Response: We appreciate this comment.  We intentionally did not want to focus on specific extracellular vesicle types, and for that reason took all of the vesicles from the serum, which would be the most clinically applicable approach.  While we did not characterize the urinary vesicles that were isolated, the centrifugation approach should have captured exosome microvesicles, based on published reports.  There are many ways to characterize vesicles, which will require a much more extensive set of analyses, and large sample quantity, including characterization by size and numerous protein surface markers. This would require separate RNA sequencing for each subcategory of vesicle as well. This study provides a strong rationale to complete this set of studies in the future, allowing us to understand which type of vesicles contribute specific miRNAs.

Minor issues:

4)  Line 346: LV. Define abbreviation upon first use

This has been corrected.

5)  Line 348: “approach [71]. and “. Delete .

This has been corrected.

6)  The progression of the injury in the rat model of ischemia/reperfusion-induced AKI has been previously evaluated (doi: 10.3109/0886022X.2012.725292). How these data relate with the sampling time (22 hours after injury) you used in the current study?

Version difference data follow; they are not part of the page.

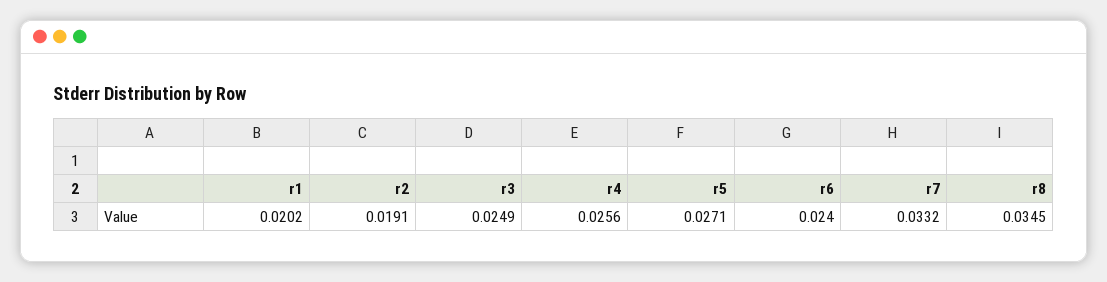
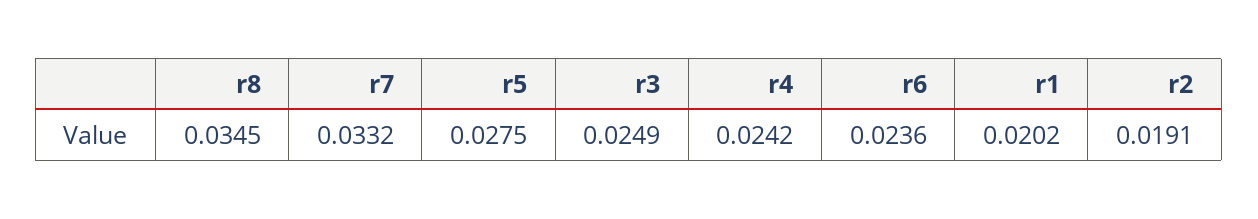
r4: 0.0256 -> 0.0242
r5: 0.0271 -> 0.0275
r6: 0.024 -> 0.0236

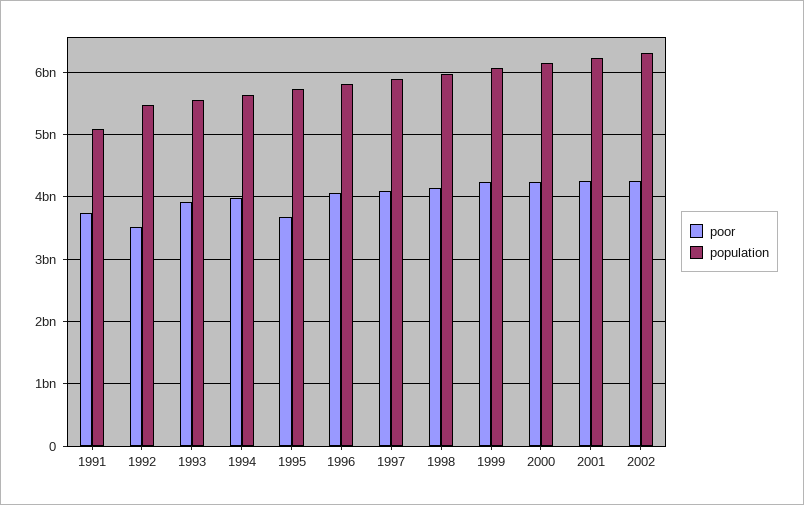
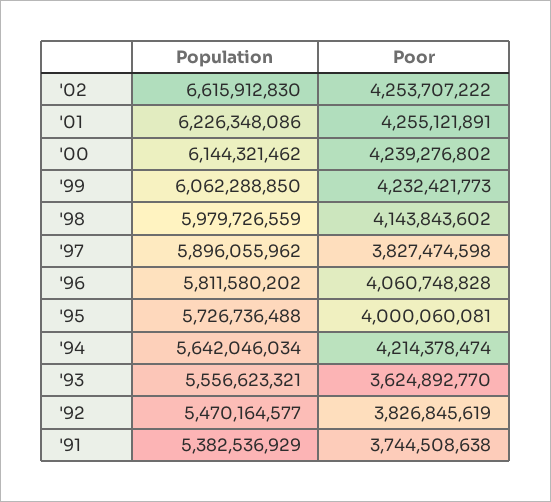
population, 1991: 5100000000 -> 5382536929
poor, 1992: 3500000000 -> 3826845619
poor, 1993: 3900000000 -> 3624892770
poor, 1994: 4000000000 -> 4214378474
poor, 1995: 3700000000 -> 4000060081
poor, 1997: 4100000000 -> 3827474598
population, 2002: 6300000000 -> 6615912830

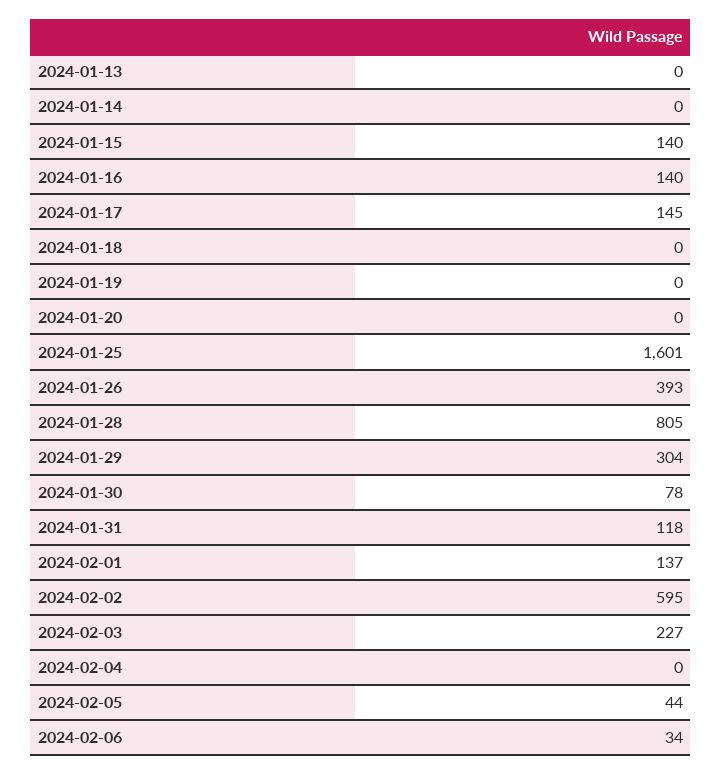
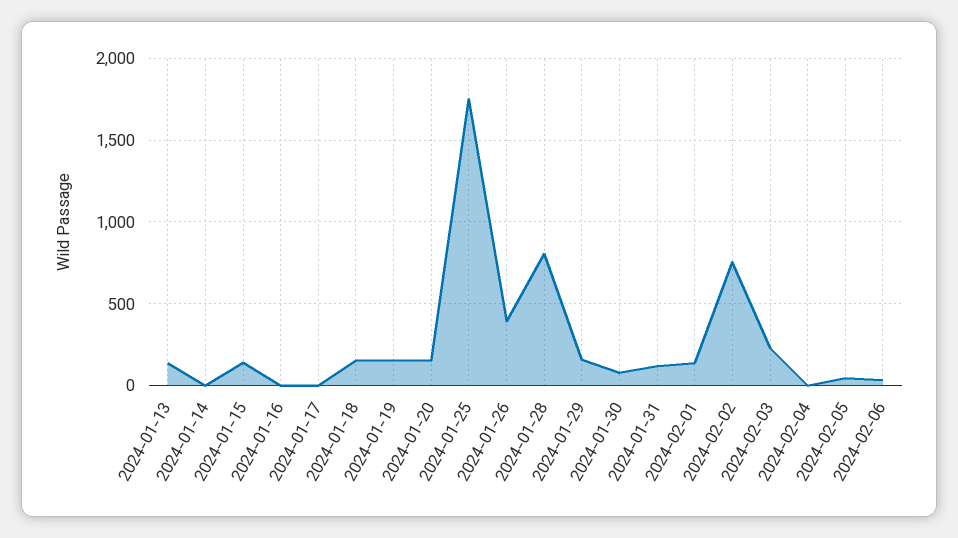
2024-01-13: 0 -> 150
2024-01-16: 140 -> 0
2024-01-17: 145 -> 0
2024-01-18: 0 -> 150
2024-01-19: 0 -> 150
2024-01-20: 0 -> 150
2024-01-25: 1601 -> 1750
2024-01-29: 304 -> 150
2024-02-02: 595 -> 750

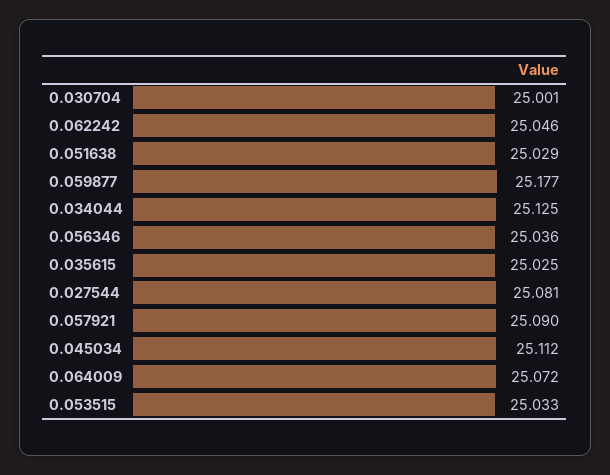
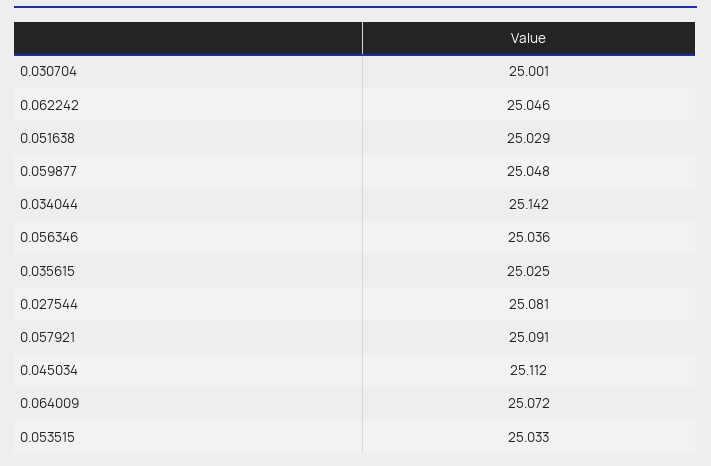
0.059877: 25.177 -> 25.048
0.034044: 25.125 -> 25.142
0.057921: 25.09 -> 25.091

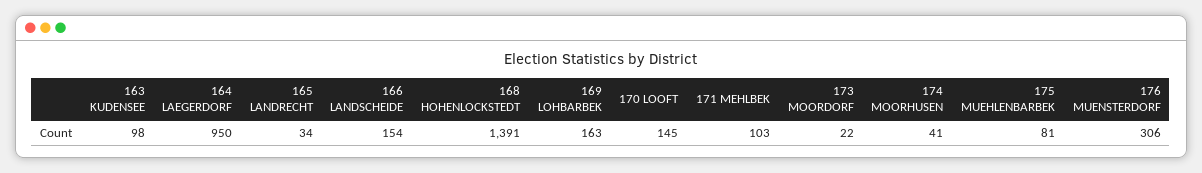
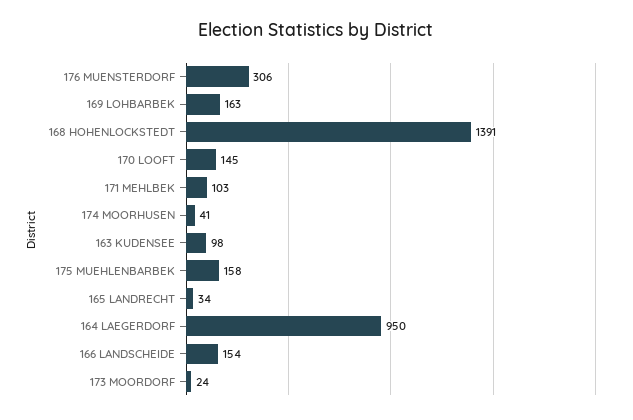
173 MOORDORF: 22 -> 24
175 MUEHLENBARBEK: 81 -> 158

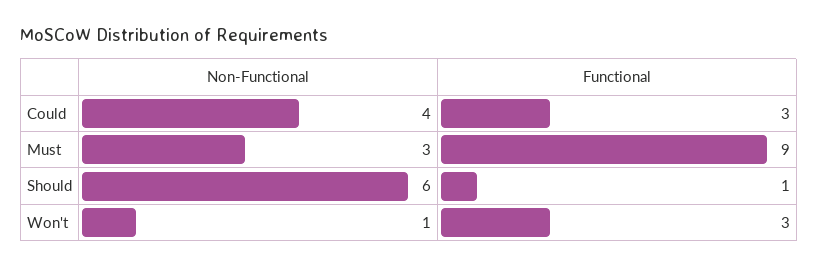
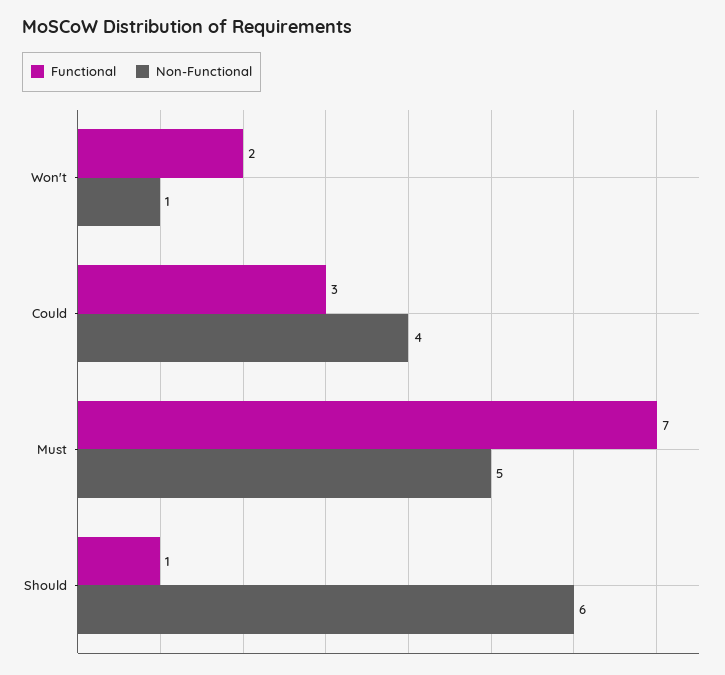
Non-Functional, Must: 3 -> 5
Functional, Must: 9 -> 7
Functional, Won't: 3 -> 2

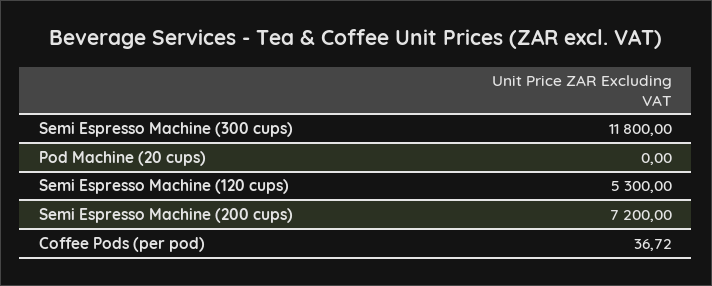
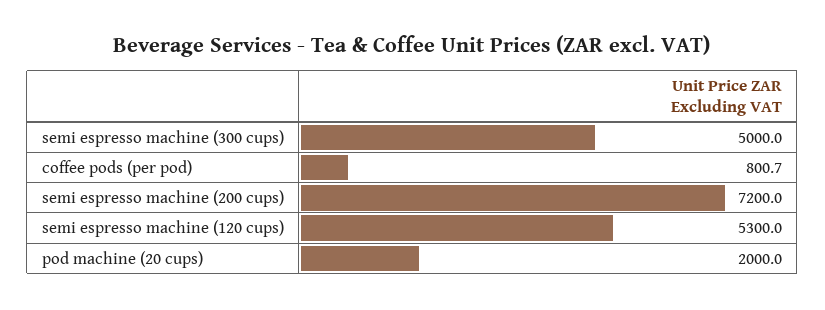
Semi Espresso Machine (300 cups): 11800 -> 5000
Pod Machine (20 cups): 0 -> 2000
Coffee Pods (per pod): 36.72 -> 800.7

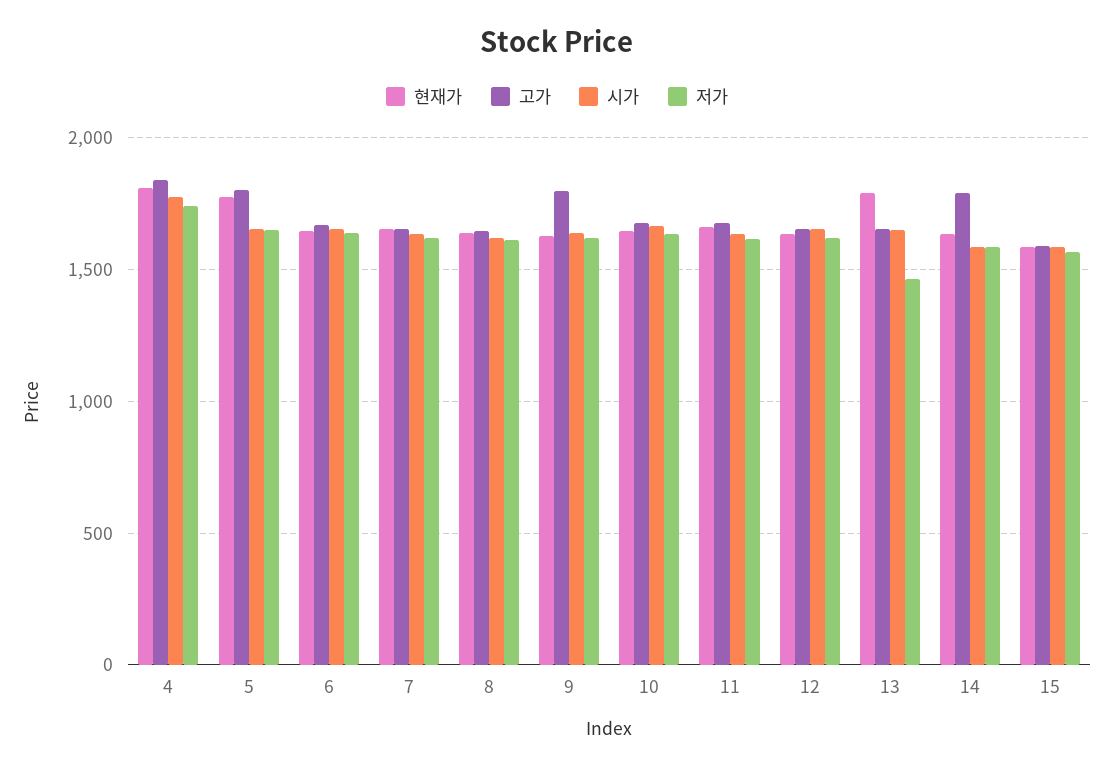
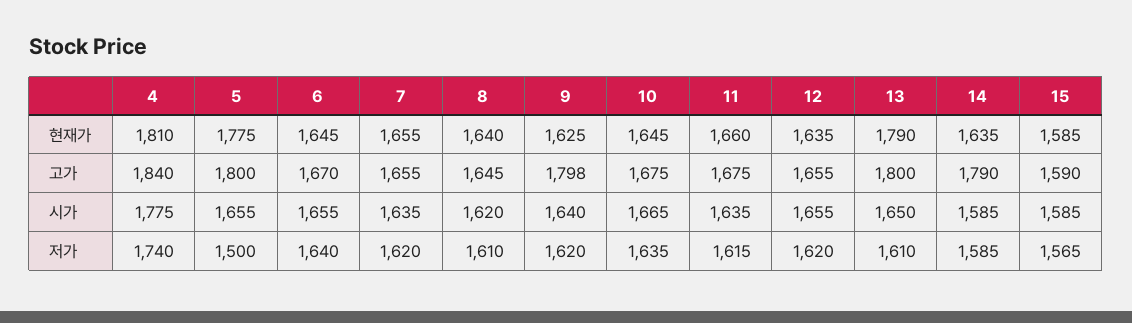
저가, 5: 1650 -> 1500
고가, 13: 1650 -> 1800
저가, 13: 1450 -> 1610

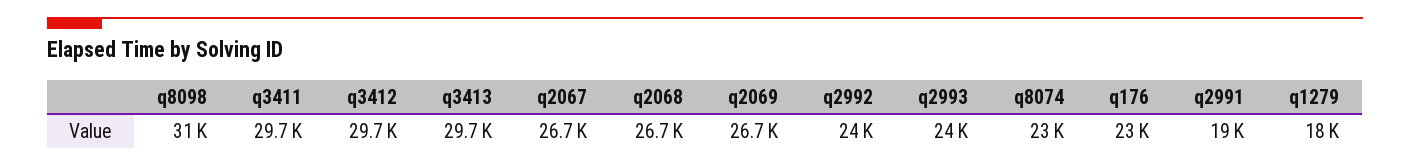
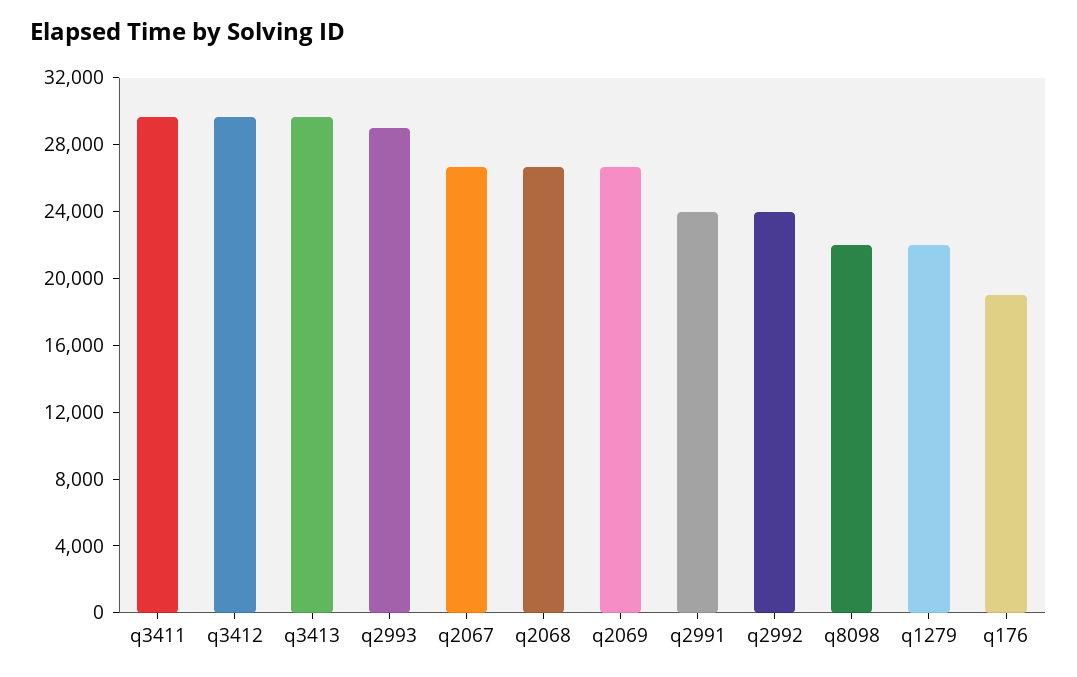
q8098: 31000 -> 22000
q2993: 24000 -> 29000
q8074: 23000 -> none
q176: 23000 -> 19000
q2991: 19000 -> 24000
q1279: 18000 -> 22000

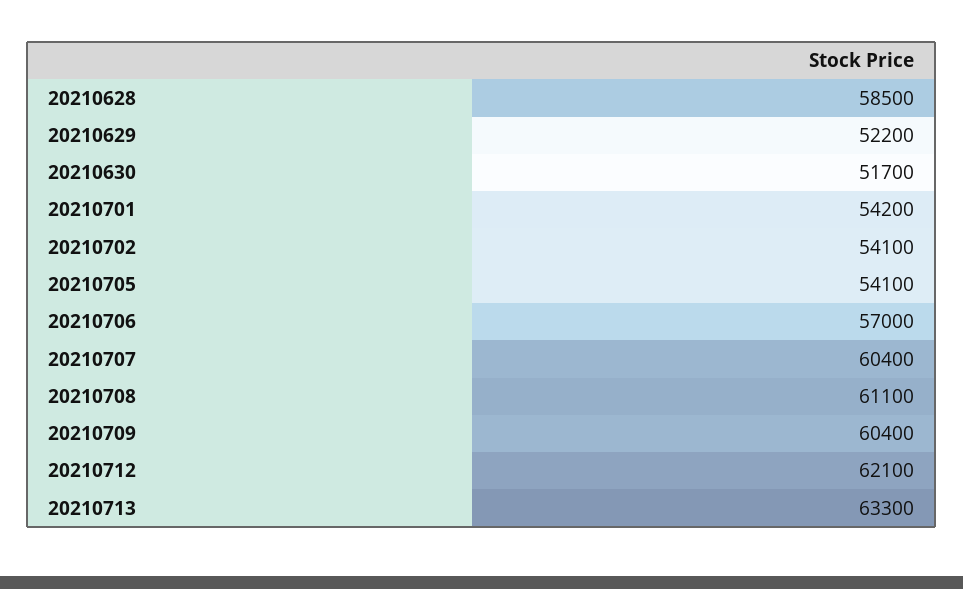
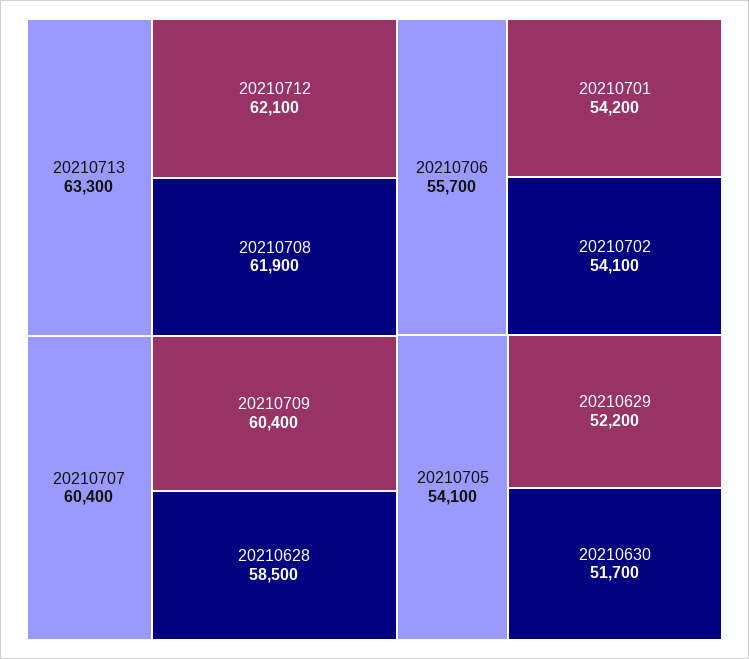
20210706: 57000 -> 55700
20210708: 61100 -> 61900

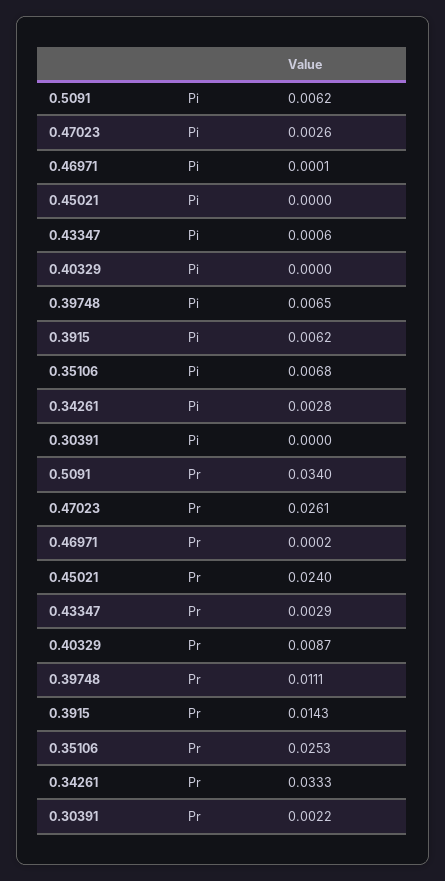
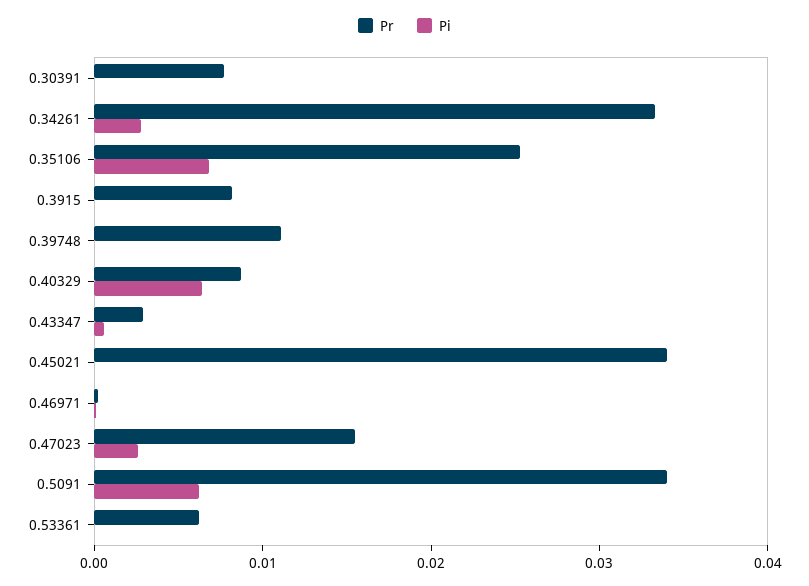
Pi, 0.40329: 0 -> 0.006
Pi, 0.39748: 0.0065 -> 0
Pi, 0.3915: 0.0062 -> 0
Pr, 0.47023: 0.0261 -> 0.016
Pr, 0.45021: 0.024 -> 0.034
Pr, 0.3915: 0.0143 -> 0.008
Pr, 0.30391: 0.0022 -> 0.008
Pr, 0.53361: none -> 0.006
Pi, 0.53361: none -> 0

Response:  The extent of damage in the paper referenced about was more severe than that in our paper, as ischemia was induced for at least 60 minutes in each kidney.  Our 30 minutes of ischemia is a better model for AKI-induced CKD, whereas 60+ minutes of ischemia results in AKI-induced renal failure.

7) Table 1: total bilirubin in sham controls is mg/dL 0.00  ±  0.00, while is should be detectable in wild type Sprague Dawley rats. Similarly, the level in IR group should be considered within the normal range, raising concerns about the meaning of the difference observed between the two groups. Could this be related to the sensitivity of the assay used? 

Response:  Thank you for raising this issue.  Indeed, this could be related to the sensitivity of the assay for this specific metabolite even though this analysis was completed at a clinical laboratory.  Circulating bilirubin is higher in humans than rats.  As was noted, bilirubin was undetected in the sham animals, but was also undetected in 2 of 7 of the IR animals.  Given this measurement was out of range, and it is not central to the goals, hypothesis, or conclusions of the paper, we removed bilirubin measurements from the table.

8) Table 1: glucose levels in both groups seems to be elevated. Dis you by any chance evaluated urine glucose content? Can you comment on these values?

Response: We did not measure urine glucose, but also found changes in the serum panel to be an interesting finding and wanted to include this data.  Unfortunately, we are unable to comment further about urinary glucose in this model.